The first time I saw a Pan con Tomate recipe, it went right on my “must make” list of recipes. It’s as delicious as I knew it would be. Grilled crusty bread, brushed with olive oil and rubbed with garlic, then topped with grated fresh tomato. Mmmmm.
Pan con Tomato is easy to make and delicious on its own. You can experiment with other toppings, such as fresh basil, sliced nectarines, creamy burrata or buffalo mozzarella.
I topped my Pan con Tomate with fresh ricotta and drizzled some radish green pesto over it.
This recipe serves two people (two slices each).
Tips
- I recommend using a thick crusty bread, such as a sourdough or French boule, ciabatta or another crusty Italian loaf.
- Grill the bread if you can. If that isn’t possible, toast it under the broiler until golden brown (watch it carefully, so that it doesn’t burn).
Ingredients
- 4 slices crusty bread (about 1 1/2 inches thick)

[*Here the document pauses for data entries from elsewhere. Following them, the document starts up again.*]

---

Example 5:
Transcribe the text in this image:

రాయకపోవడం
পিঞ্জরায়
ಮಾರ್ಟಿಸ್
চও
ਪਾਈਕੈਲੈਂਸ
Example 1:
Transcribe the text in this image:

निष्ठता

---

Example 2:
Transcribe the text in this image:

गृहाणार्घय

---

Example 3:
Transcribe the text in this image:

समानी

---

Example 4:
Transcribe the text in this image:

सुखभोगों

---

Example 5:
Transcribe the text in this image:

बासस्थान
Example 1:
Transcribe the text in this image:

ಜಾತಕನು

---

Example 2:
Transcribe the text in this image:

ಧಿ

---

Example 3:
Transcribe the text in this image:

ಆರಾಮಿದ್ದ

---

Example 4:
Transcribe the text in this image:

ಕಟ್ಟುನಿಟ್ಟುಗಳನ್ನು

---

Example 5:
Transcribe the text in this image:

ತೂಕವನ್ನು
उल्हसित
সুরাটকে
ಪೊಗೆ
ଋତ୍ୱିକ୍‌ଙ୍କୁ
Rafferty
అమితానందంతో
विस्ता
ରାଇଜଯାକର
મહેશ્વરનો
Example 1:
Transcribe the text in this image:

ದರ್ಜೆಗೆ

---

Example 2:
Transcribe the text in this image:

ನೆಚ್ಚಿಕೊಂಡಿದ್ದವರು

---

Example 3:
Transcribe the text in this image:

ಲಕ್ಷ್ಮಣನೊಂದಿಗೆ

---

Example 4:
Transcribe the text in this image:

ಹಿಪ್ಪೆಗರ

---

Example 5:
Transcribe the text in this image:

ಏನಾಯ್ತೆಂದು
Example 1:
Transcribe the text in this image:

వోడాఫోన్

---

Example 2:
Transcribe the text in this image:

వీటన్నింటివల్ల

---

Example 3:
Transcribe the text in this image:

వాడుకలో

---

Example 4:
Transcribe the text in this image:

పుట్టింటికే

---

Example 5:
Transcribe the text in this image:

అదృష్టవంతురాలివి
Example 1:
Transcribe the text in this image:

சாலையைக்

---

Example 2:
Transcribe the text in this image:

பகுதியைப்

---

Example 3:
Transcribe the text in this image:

- 2 tablespoons olive oil (or a little more)
- 1 large garlic clove
- 2 large heirloom tomatoes
- Sea salt, to taste
- Fresh ground pepper, to taste
Directions
Cut the tomatoes in half horizontally.
Put a box grater over a large shallow bowl and, starting from the cut side, grate the tomatoes on the largest holes until all that remains are the tomato skins. Finely chop the skins and mix them into the grated tomatoes. Set aside.
Heat your grill in preparation for grilling the bread.
Brush one side of each slice of bread with olive oil.
Put the slices, oiled side up, on the grill and grill the bread until the bottom is lightly browned. Flip the bread and grill the other side. Remove from the heat.
Cut the garlic clove lengthwise down the middle. Rub the cut side over the top side of each bread slice.
Add a little salt and pepper to the grated tomatoes, stir and then spoon the tomatoes (including the liquid) over the toast. Let the toast sit for a minute, so that the bread absorbs some of the tomato juice.
Drizzle a little more oil and sprinkle a little extra salt over the top before serving.